Saturday, 20 August 2011

Birtwistle, Angel Fighter, BBC Proms

Another day, another new opera in London town. Today I saw the UK premiere of Angel Fighter, a new work which is essentially a short opera (people will probably want to call it a cantata). It was commissioned by the Leipzig Bach Festival and, in situ, sounds something like this:



The performance I heard was at London's Cadogan Hall, a much dryer acoustic than the Thomaskirche Leipzig, with a strange vertical nature - the sounds rolls up, not out. This is important as I found myself struggling to get to grips with the text. This is a characteristic of Sir Harrison Birtwistle's music. For all its surprisingly meticulous orchestration it really comes at you with minimum violence, making almost insuperable demands on the soloists.

Quite apart from their gifts as singers I wouldn't have minded seeing Andrew Watts and Jeffrey Lloyd-Roberts go head to head in a real fight. These two mean are well-built and immediately put me in mind of Jacob Epstein's sculpture of the same title (right; although the homoeroticism of the sculpture isn't something at all apparent in Birtwistle's piece, the composer himself referring to a painting instead). Watts' initial entry was from the back of the hall where one was able to hear his forward, clarion, well-modulated tone. But on stage both were assaulted with the timbre-saturation and volume coming from behind them and it was difficult to really make them out. The BBC Singers, who warmed up into some quality ensemble singing in the first piece of the programme (Peter Maxwell-Davies' Il rozzo martello) were better defined but only as they had a more nebulous character, as is defined in Stephen Plaice's lyric appropriation of the tale.
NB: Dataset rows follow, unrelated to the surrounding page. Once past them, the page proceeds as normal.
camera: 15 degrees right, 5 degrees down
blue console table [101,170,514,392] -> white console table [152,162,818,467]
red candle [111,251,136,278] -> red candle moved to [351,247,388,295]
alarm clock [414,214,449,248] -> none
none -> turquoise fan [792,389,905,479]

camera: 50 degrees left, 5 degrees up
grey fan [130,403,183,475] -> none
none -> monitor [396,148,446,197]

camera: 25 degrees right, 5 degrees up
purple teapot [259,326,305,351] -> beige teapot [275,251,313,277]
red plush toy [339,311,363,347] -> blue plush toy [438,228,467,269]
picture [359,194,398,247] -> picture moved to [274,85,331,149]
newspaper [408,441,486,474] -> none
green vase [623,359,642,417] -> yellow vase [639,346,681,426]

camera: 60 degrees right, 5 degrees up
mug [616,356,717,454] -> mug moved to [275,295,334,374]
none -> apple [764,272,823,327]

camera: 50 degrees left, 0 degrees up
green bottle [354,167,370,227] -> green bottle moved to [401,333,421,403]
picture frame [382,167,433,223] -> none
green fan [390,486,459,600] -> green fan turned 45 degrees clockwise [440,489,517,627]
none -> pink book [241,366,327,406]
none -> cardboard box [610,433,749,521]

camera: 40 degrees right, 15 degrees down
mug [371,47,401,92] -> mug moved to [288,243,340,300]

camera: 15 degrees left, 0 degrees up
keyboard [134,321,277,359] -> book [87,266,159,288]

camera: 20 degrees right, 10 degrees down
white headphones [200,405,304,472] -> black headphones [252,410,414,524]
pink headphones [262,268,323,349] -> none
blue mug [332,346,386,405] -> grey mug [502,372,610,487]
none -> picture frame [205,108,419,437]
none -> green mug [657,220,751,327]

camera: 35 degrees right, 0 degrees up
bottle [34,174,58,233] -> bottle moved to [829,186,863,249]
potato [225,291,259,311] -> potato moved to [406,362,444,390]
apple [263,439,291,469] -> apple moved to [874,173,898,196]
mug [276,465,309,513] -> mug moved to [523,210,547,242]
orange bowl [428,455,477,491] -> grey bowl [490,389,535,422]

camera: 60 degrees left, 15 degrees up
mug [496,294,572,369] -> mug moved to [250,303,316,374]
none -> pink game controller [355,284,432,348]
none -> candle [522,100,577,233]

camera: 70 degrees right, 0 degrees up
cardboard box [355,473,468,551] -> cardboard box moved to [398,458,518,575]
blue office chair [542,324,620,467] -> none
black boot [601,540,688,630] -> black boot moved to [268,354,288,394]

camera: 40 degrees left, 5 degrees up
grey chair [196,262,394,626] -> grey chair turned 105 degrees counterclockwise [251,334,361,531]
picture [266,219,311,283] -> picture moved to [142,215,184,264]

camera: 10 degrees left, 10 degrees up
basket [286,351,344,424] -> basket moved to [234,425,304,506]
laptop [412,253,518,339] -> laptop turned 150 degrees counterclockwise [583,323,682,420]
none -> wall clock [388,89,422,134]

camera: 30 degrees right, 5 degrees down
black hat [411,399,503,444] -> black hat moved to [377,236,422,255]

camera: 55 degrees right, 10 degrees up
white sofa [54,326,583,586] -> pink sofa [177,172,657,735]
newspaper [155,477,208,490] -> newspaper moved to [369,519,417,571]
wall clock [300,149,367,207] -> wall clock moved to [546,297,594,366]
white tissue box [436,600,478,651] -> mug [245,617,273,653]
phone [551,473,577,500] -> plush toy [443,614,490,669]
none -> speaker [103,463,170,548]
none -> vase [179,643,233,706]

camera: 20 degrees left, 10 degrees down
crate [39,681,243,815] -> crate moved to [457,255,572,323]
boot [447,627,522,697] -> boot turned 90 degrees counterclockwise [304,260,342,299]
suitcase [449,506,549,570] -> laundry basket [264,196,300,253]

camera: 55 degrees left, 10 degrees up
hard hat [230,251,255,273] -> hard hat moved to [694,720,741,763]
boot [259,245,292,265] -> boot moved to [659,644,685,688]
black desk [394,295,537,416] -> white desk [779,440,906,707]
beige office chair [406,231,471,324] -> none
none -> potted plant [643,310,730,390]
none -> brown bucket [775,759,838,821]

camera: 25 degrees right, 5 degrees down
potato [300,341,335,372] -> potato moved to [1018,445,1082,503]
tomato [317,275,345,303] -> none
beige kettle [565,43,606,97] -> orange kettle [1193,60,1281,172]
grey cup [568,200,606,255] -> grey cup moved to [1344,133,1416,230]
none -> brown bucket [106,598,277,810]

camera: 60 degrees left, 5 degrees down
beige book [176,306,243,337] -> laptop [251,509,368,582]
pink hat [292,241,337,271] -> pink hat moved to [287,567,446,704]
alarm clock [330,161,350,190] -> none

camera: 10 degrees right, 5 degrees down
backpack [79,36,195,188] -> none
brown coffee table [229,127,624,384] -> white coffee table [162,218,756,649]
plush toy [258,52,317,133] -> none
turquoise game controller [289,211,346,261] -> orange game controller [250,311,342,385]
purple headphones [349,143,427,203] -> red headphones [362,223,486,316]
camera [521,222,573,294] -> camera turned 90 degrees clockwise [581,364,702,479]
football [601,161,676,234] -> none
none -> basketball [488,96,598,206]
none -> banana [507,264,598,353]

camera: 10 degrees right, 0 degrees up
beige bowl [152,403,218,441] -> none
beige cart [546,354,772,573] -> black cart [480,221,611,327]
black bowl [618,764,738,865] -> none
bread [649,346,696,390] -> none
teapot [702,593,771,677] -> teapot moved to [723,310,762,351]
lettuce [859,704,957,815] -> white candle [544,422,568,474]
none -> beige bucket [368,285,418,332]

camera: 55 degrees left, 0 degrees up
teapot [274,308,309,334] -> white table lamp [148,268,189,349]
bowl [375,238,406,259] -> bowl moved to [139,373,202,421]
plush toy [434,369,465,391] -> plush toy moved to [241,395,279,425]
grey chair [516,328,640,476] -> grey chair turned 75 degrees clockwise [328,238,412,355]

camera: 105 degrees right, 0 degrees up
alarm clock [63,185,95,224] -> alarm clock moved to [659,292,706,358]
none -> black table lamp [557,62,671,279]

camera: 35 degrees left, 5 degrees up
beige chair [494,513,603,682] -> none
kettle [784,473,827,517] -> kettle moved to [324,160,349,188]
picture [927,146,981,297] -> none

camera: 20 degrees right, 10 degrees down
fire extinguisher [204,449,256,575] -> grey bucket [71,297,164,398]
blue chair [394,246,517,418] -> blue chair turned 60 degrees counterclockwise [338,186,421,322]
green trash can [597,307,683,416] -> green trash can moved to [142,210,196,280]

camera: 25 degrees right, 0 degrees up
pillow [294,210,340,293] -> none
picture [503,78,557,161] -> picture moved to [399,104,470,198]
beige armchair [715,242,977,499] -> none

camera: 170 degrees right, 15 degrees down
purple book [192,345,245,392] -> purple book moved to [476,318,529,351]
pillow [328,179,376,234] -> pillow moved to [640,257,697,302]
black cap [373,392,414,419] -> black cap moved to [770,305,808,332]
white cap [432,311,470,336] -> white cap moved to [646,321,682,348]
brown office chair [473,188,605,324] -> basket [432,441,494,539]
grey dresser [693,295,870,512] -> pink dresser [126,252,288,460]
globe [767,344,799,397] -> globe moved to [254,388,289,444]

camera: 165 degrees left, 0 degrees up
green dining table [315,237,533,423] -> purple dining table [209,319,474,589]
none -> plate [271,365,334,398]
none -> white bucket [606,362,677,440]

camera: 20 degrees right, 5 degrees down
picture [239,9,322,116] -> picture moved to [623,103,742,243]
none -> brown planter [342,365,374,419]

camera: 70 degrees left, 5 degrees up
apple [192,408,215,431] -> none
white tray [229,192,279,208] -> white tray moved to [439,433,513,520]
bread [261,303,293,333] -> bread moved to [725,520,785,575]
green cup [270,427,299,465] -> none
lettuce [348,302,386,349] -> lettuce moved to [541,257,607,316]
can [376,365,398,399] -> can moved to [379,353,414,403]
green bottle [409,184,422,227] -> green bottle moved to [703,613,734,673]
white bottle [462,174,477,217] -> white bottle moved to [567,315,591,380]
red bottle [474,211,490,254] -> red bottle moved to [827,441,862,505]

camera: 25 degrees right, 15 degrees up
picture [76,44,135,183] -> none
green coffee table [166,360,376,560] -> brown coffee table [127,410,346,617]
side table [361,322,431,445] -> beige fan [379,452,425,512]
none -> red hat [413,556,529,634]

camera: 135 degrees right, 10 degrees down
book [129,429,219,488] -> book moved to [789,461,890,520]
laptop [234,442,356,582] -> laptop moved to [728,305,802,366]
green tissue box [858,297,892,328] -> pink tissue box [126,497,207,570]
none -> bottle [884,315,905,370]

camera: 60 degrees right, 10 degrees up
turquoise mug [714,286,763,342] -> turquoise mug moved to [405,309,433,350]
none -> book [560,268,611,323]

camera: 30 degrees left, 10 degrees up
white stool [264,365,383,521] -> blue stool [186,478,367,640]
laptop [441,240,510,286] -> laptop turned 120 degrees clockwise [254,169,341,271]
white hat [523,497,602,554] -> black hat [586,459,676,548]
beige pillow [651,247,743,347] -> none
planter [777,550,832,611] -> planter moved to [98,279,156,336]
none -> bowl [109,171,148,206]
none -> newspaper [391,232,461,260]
Indeed this turned out to be yet another typical Birtwistle experience after Royal Opera's The Minotaur and the Mask of Orpheus Prom from a couple of years back. You fight to hear the buried orchestration and the metaphor of struggle is directly resosnant with the conflict going on right at the surface of the music. When a certain dramatic irony is involved to colour this experience - as in the ENO's recent Punch & Judy at the Young Vic - this can become quite an invigorating experience. However, with a really wonderfully balanced performance of Georges Aperghis's 'piano concerto' Champ-Contrechamp prior to it (the London Sinfonietta with Nicolas Hodges) as well as the tonally contra-distinct colours conjured by the BBC Singers in the Peter Maxwell-Davies, I found myself combing through the bluster of the Birtwsitle for comparatively little return.